● **REQUEST**
For this exercise, reproduce the entries below exactly, but only from the line containing "- Individual carousel item editor" through the line containing "- Filters items", both included.

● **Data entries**
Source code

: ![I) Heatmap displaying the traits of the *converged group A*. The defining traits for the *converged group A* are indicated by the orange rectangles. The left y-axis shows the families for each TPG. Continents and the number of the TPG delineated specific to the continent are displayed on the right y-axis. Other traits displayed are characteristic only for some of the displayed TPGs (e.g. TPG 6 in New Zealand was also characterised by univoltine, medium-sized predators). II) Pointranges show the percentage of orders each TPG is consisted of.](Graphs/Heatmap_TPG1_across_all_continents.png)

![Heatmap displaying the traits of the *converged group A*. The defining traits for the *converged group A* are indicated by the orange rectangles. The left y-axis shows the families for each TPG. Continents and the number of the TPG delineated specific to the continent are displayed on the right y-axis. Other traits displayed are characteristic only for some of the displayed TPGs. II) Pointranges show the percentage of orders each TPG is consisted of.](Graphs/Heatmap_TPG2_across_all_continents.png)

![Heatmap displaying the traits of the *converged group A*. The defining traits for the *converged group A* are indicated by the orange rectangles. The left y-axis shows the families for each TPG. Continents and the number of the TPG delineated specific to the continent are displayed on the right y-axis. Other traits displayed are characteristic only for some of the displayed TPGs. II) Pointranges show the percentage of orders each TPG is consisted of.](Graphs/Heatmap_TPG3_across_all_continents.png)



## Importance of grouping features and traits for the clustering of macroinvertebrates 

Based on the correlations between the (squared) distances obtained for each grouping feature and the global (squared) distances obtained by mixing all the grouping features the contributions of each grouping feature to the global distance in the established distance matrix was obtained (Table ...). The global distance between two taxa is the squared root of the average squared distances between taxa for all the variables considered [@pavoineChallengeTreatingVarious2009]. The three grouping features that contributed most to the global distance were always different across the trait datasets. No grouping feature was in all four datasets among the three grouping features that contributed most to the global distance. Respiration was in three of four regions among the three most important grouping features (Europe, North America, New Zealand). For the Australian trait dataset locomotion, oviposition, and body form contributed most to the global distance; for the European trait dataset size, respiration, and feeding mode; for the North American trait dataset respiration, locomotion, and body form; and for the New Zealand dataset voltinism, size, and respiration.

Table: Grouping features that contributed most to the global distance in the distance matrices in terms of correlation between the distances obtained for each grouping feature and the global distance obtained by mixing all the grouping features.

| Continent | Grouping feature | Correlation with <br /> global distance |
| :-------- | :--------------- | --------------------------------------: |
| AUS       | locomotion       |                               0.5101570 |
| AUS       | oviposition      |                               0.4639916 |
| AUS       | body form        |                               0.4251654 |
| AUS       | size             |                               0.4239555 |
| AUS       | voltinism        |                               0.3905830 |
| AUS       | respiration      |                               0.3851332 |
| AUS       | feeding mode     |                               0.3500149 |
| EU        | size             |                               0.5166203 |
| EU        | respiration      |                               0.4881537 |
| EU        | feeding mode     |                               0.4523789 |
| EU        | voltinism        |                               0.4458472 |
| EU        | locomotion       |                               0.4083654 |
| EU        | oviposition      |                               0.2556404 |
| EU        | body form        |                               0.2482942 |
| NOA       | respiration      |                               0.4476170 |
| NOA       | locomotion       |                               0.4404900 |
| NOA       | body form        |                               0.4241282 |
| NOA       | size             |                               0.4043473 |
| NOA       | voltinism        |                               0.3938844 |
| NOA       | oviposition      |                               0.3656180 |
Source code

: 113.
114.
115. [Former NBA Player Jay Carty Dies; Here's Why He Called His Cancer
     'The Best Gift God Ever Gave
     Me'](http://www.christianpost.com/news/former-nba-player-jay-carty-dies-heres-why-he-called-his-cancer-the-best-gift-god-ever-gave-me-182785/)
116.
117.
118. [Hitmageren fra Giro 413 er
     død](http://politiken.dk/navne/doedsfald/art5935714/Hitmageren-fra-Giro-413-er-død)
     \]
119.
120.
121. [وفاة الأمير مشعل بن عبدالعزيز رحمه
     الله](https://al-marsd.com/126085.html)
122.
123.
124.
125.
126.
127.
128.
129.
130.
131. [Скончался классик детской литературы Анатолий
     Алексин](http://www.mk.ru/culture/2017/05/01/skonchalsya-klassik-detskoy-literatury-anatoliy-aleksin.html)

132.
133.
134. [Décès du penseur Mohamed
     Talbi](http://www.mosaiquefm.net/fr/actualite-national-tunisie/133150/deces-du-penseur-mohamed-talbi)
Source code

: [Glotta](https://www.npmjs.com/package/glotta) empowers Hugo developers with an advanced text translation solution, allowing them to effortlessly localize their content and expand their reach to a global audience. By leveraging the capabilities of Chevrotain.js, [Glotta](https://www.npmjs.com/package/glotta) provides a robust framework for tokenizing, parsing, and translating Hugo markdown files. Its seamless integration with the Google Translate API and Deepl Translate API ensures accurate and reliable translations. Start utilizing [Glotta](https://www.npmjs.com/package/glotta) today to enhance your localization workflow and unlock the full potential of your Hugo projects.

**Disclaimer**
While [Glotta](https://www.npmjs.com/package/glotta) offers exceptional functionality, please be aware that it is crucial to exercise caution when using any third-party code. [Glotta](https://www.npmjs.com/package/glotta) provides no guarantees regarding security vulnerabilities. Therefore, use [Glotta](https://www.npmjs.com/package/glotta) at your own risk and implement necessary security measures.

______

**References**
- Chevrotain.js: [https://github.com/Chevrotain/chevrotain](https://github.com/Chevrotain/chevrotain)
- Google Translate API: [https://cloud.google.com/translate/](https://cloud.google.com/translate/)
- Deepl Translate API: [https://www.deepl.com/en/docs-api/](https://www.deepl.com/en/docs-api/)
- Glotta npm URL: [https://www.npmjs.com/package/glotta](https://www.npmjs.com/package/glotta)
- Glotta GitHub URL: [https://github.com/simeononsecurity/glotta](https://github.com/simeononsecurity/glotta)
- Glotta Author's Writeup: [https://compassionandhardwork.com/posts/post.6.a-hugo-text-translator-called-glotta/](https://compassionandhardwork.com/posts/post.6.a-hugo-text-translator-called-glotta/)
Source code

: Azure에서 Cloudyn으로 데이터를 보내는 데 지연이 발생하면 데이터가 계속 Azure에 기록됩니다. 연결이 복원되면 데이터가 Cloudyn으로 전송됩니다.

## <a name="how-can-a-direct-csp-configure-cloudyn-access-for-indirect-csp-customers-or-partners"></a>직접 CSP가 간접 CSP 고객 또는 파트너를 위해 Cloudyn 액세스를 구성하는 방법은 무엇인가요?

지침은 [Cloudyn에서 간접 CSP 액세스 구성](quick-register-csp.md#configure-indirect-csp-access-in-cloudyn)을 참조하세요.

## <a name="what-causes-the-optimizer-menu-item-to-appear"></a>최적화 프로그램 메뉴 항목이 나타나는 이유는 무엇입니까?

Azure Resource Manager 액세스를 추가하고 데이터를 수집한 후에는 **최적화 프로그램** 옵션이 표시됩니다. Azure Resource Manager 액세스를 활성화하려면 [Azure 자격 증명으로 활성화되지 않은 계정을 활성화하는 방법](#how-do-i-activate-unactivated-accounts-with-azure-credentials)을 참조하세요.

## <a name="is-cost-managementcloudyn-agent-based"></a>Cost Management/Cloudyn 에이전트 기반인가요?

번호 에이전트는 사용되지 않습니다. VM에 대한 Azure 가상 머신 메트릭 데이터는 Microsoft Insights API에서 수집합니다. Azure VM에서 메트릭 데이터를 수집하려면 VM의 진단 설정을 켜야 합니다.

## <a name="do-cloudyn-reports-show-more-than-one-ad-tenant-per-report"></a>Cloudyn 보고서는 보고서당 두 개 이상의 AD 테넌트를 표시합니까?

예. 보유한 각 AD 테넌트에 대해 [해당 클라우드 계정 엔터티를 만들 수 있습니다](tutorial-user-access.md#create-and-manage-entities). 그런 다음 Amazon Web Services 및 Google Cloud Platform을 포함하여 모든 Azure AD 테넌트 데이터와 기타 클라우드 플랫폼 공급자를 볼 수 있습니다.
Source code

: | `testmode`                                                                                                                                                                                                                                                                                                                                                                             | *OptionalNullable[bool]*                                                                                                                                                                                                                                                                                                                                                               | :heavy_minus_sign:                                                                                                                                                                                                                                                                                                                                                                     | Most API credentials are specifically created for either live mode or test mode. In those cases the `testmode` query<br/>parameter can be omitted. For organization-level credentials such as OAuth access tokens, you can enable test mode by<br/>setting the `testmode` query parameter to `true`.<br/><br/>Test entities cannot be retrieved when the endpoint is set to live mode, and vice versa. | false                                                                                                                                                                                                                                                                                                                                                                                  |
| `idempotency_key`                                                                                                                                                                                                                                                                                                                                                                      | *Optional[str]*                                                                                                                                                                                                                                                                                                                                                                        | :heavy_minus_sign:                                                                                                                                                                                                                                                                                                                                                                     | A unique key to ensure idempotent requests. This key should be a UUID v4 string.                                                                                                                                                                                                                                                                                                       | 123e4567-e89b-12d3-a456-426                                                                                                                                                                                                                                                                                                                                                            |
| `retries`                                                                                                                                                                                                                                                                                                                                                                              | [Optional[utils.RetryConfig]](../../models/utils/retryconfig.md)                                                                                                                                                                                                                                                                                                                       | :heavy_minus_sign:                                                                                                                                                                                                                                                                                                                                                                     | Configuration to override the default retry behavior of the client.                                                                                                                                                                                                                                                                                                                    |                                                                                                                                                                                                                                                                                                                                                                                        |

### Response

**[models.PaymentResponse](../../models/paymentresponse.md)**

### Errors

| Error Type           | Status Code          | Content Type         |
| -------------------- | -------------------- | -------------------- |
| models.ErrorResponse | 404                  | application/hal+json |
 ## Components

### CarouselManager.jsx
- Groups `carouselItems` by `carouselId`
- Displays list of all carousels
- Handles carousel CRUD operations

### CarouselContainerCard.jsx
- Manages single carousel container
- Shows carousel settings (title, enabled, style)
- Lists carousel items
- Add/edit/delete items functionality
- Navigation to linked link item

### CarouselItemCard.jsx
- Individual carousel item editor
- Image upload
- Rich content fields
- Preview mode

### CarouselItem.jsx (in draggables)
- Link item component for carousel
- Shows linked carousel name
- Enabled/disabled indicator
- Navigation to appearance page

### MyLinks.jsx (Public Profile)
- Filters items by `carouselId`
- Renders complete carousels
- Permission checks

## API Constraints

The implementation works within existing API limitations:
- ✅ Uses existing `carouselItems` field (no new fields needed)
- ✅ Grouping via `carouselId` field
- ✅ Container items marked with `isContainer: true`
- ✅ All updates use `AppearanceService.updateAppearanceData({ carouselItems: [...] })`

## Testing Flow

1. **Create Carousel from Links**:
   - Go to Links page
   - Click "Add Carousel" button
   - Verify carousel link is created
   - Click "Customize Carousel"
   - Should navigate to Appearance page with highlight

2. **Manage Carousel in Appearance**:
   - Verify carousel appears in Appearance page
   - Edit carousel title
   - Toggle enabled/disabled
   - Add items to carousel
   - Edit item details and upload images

● **WRITTEN SOLUTION**
- Individual carousel item editor
- Image upload
- Rich content fields
- Preview mode

### CarouselItem.jsx (in draggables)
- Link item component for carousel
- Shows linked carousel name
- Enabled/disabled indicator
- Navigation to appearance page

### MyLinks.jsx (Public Profile)
- Filters items by `carouselId`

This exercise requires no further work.